* What to do *
Note each line of the listing that contains the string "output", and copy it.
........
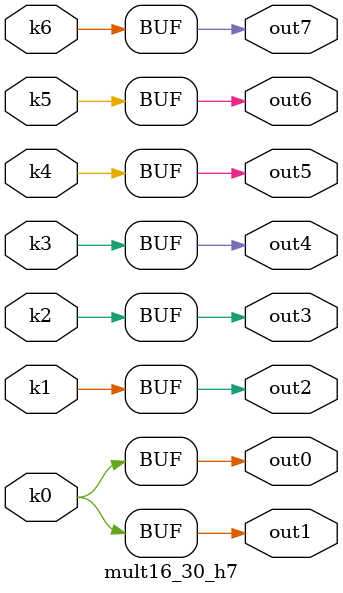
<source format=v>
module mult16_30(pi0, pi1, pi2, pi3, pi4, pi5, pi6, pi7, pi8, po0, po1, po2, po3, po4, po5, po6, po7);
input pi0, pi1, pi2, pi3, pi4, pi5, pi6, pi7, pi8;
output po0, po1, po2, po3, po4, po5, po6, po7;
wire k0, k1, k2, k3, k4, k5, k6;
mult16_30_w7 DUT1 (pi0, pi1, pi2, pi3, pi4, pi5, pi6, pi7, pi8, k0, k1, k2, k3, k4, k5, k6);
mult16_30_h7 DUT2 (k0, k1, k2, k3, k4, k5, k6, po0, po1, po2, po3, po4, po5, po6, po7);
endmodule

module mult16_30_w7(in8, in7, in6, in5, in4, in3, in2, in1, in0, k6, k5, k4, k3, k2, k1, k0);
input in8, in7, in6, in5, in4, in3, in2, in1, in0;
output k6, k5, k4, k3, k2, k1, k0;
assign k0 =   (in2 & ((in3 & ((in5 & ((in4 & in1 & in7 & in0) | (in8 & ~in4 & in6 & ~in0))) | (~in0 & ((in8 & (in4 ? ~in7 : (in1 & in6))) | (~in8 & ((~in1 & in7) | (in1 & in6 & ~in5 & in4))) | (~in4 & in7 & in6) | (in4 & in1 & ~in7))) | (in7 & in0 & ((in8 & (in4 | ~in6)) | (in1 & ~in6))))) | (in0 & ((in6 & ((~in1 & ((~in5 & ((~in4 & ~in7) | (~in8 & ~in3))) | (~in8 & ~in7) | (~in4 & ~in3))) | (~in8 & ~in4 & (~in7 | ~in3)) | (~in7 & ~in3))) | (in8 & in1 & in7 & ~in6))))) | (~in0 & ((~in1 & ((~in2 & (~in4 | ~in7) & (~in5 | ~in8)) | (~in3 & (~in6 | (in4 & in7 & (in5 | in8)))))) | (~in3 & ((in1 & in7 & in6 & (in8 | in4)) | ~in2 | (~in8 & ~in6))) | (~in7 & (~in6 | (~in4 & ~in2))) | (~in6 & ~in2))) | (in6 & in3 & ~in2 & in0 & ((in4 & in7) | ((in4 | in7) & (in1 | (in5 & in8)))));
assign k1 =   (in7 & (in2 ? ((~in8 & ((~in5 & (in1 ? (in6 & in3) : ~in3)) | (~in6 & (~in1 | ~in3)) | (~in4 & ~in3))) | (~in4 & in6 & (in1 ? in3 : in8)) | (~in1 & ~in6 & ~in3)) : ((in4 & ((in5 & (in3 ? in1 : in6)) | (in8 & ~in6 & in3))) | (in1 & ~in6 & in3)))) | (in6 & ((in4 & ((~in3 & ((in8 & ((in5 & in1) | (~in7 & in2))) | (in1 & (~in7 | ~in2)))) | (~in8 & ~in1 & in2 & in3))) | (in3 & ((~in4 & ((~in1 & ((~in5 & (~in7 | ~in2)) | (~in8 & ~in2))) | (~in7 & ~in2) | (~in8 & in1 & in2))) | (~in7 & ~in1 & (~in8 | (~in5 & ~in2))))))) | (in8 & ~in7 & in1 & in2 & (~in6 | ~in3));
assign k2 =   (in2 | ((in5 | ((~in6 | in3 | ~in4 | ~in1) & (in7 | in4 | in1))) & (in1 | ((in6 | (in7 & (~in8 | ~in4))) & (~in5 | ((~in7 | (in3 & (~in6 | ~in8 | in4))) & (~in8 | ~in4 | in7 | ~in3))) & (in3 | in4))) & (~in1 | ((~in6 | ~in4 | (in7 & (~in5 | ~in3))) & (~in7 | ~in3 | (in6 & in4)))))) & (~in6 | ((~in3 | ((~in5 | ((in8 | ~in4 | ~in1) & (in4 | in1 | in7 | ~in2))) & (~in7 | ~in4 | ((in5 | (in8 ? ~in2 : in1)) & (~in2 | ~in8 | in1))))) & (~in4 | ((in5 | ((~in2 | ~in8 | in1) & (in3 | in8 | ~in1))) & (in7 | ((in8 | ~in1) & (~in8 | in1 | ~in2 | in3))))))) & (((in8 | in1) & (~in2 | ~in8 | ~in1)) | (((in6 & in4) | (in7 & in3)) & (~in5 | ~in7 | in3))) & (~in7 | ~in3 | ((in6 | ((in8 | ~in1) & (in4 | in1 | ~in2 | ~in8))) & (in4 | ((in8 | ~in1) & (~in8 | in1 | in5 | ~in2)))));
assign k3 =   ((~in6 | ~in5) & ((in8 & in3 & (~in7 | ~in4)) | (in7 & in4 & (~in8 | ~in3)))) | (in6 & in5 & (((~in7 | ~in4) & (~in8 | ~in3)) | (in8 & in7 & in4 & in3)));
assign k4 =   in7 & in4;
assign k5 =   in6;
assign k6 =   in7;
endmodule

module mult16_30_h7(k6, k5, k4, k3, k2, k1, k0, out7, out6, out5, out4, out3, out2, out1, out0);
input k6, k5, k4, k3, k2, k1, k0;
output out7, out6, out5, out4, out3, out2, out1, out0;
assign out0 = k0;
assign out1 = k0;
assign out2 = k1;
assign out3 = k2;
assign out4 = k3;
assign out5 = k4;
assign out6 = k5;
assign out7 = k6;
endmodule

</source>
........
* Written reply *
output po0, po1, po2, po3, po4, po5, po6, po7;
output k6, k5, k4, k3, k2, k1, k0;
output out7, out6, out5, out4, out3, out2, out1, out0;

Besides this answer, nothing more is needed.